## Activity
Write out the full passage below on the aftermath of the Denmark Vesey trial, word for word from its first line to its last.

The excitement which the revelations of the trial occasioned, and the continual fanning of the flame by the newspapers, were beyond description. Double guard in the city, the country patrol on horseback and on foot, the watchfulness that was observed on all plantations, showed the deep feeling of fear pervading the hearts of the slaveholders, not only in South Carolina, but the fever extended to the other Southern States, and all seemed to feel that a great crisis had been passed. And indeed, their fears seem not to have been without ground, for a more complicated plan for an insurrection could scarcely have been conceived. And many were of opinion that, the rising once begun, they would have taken the city and held it, and might have sealed the fate of slavery in the south. The best account of this whole matter is to be found in an able article in the Atlantic Monthly for June, 1861, from the pen of that eloquent friend of freedom T. W. Higginson, and to which I am indebted for the extracts contained in this memoir of Denmark Vesey.

HENRY HIGHLAND GARNETT.

## Keypoint text descriptions
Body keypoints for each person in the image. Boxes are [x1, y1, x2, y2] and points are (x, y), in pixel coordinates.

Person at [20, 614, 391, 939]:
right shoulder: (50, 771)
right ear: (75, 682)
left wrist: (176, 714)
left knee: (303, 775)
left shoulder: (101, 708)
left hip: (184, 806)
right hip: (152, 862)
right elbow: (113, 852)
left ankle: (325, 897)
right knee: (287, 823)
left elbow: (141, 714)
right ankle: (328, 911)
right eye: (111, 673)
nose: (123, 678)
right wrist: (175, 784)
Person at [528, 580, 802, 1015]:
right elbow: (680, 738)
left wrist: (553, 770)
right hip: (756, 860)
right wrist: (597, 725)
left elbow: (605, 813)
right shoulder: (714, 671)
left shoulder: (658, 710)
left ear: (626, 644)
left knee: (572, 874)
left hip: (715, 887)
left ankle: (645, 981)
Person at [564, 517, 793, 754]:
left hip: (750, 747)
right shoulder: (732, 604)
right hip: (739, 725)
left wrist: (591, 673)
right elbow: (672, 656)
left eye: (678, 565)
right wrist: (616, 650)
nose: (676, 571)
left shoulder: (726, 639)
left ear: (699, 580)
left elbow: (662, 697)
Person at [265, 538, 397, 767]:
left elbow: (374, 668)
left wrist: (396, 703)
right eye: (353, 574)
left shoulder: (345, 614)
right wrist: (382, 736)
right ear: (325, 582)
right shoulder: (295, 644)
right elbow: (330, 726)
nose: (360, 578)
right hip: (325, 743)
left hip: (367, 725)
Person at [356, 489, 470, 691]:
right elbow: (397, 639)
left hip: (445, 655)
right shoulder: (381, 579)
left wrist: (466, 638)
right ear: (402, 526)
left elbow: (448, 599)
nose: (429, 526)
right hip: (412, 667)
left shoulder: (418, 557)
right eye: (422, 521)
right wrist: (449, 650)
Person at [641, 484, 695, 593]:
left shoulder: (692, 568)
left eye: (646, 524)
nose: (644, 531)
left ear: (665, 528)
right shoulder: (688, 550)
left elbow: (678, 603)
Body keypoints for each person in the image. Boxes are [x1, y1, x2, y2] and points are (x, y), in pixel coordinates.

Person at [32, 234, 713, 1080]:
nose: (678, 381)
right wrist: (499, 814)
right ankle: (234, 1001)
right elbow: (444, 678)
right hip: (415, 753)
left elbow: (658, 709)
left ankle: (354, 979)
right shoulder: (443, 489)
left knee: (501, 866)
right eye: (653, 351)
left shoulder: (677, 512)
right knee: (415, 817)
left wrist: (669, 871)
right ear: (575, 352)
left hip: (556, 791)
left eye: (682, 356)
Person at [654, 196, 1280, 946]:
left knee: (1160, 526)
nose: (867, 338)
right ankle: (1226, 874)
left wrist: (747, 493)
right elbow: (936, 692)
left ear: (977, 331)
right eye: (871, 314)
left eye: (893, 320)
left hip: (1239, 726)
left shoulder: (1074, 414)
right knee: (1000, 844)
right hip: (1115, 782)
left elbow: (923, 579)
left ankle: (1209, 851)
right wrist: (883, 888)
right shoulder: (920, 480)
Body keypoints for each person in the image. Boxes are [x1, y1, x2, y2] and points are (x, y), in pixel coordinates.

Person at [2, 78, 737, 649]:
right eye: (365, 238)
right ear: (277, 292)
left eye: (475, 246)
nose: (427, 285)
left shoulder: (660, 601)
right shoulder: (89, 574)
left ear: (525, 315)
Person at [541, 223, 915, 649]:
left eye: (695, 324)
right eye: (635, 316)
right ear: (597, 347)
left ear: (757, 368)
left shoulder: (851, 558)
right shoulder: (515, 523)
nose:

## Final answer
The excitement which the revelations of the trial occasioned, and the continual fanning of the flame by the newspapers, were beyond description. Double guard in the city, the country patrol on horseback and on foot, the watchfulness that was observed on all plantations, showed the deep feeling of fear pervading the hearts of the slaveholders, not only in South Carolina, but the fever extended to the other Southern States, and all seemed to feel that a great crisis had been passed. And indeed, their fears seem not to have been without ground, for a more complicated plan for an insurrection could scarcely have been conceived. And many were of opinion that, the rising once begun, they would have taken the city and held it, and might have sealed the fate of slavery in the south. The best account of this whole matter is to be found in an able article in the Atlantic Monthly for June, 1861, from the pen of that eloquent friend of freedom T. W. Higginson, and to which I am indebted for the extracts contained in this memoir of Denmark Vesey.

HENRY HIGHLAND GARNETT.